Eine gleichfalls zitierte Umfrage im Auftrag der Anti-Defamation League (ADL) hat zwischen Juli 2013 und Februar dieses Jahres 53 000 Menschen ab 18 Jahren in 102 Ländern zu latent oder offen antisemitischen Vorurteilen befragt (etwa: „Haben Juden zu viel Einfluss in Wirtschaft und Politik?“). Bei allem Vorbehalt gegen die Validität der zumeist nur telefonisch geführten Interviews: Die Ergebnisse dieser ersten weltweiten Erhebung wirken, auch verglichen mit anderen Detailstudien, ziemlich glaubwürdig. Während im arabischen Nahen Osten Vorurteile gegen Juden mit Zustimmungsquoten zwischen 70 und 90 Prozent geteilt werden, sind es in Westeuropa 24, in Osteuropa 34 Prozent. Griechenland führt hier mit unrühmlichen 69 Prozent, Polen zeigt 45, Ungarn 41, Frankreich 37 und Deutschland 27 Prozent.

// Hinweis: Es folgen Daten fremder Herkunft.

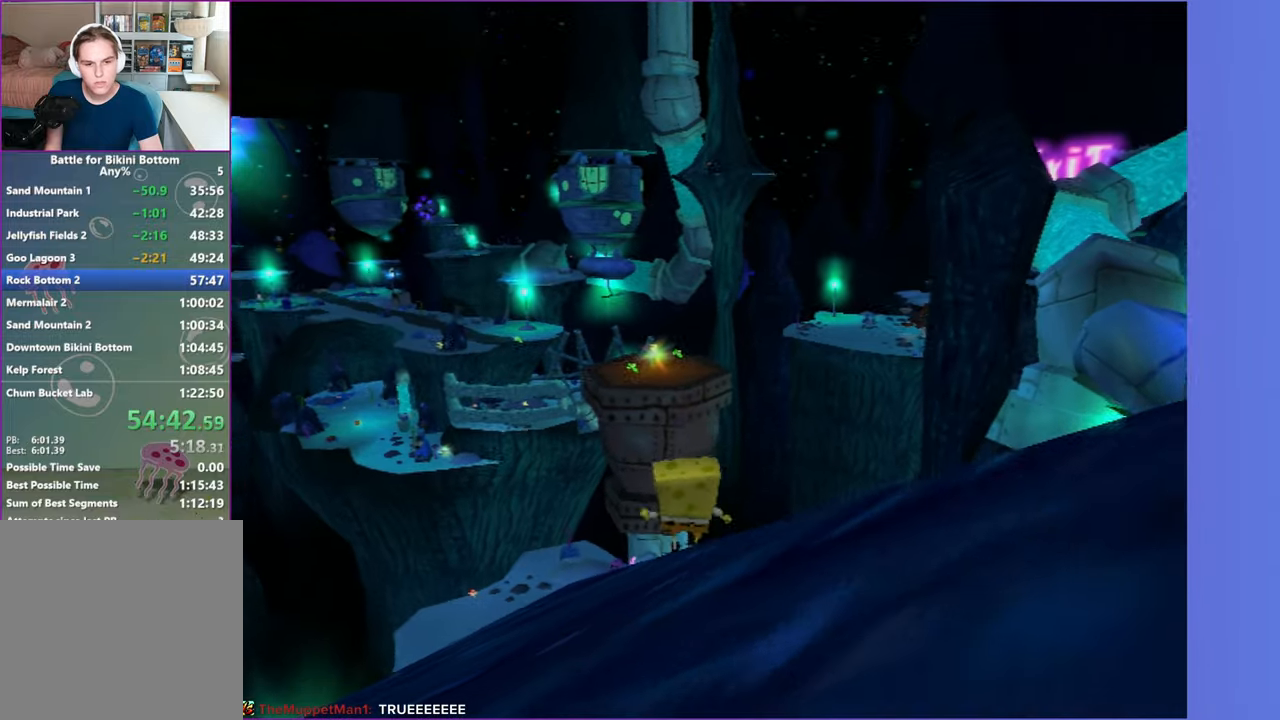
{"buttons": [], "left_stick": "up", "right_stick": "center", "button_events": []}
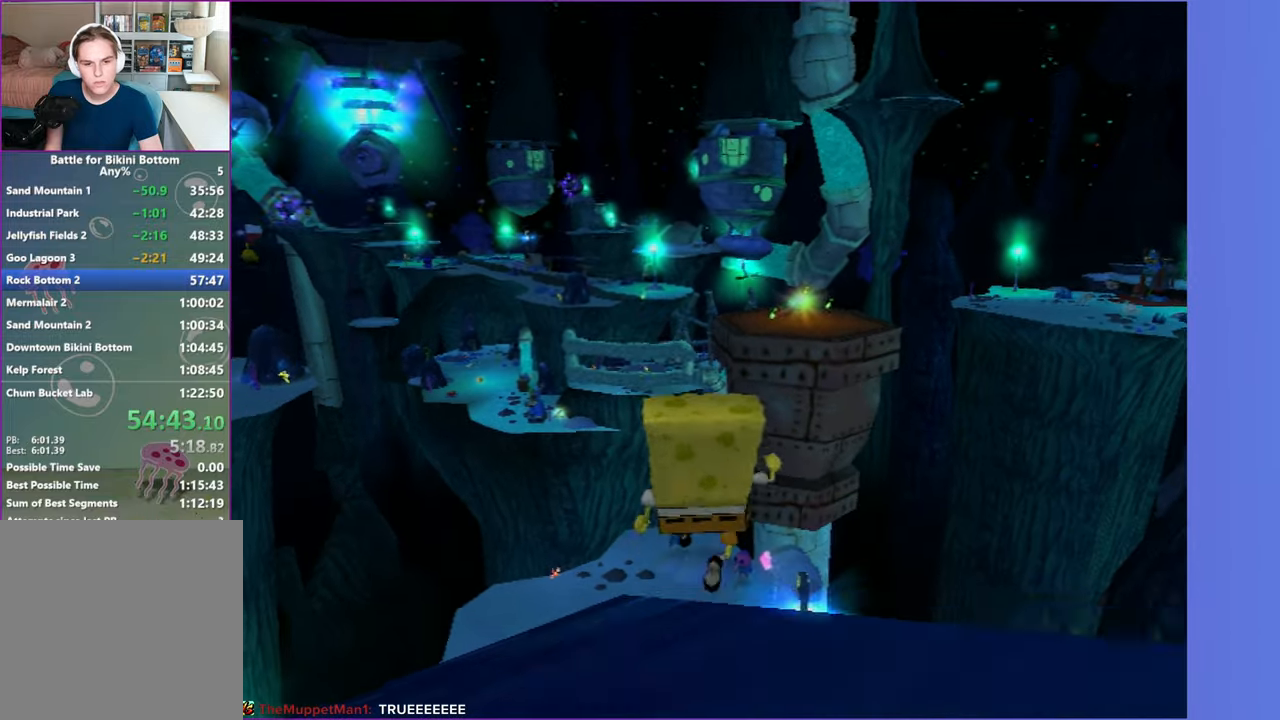
{"buttons": [], "left_stick": "up-right", "right_stick": "center", "button_events": [[150, "Y", "down"], [500, "Y", "up"]]}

Im Internet ist der Stammtisch noch enthemmter, ganz ohne Promille

Auch die Bundestagsverwaltung hat auf Grund diverser Umfragen die Einschätzung verbreitet, „etwa jeder fünfte Deutsche ist latent antisemitisch“. Nun ist jeder Rassist eine Schande. Aber es gibt auch das andere Dreiviertel. Und es entspricht allen langjährigen Einschätzungen, dass es in jeder Bevölkerung etwa 20 bis 25 Prozent Menschen mit mehr oder weniger starken Vorbehalten gegen Minderheiten (nicht nur Juden) gibt: Unbelehrbare, rational oft nicht erreichbar. Denn Antisemitismus, der auch in Kulturen ohne Juden existiert, entspricht einer Paranoia, das haben nicht nur Horkheimer und Adorno in der „Dialektik der Aufklärung“ beschrieben. Es ist der alte Stammtisch. Und im Internet, wo Leute die völkerrechtswidrige israelische Siedlungspolitik geißeln und zugleich die russische Okkupation der Krim verteidigen, herrscht der digitale Stammtisch. Man postet sich zu, oft enthemmter als mit zwei Promille. Aber das ist noch nicht die Drohung neuer, realer Barbarei.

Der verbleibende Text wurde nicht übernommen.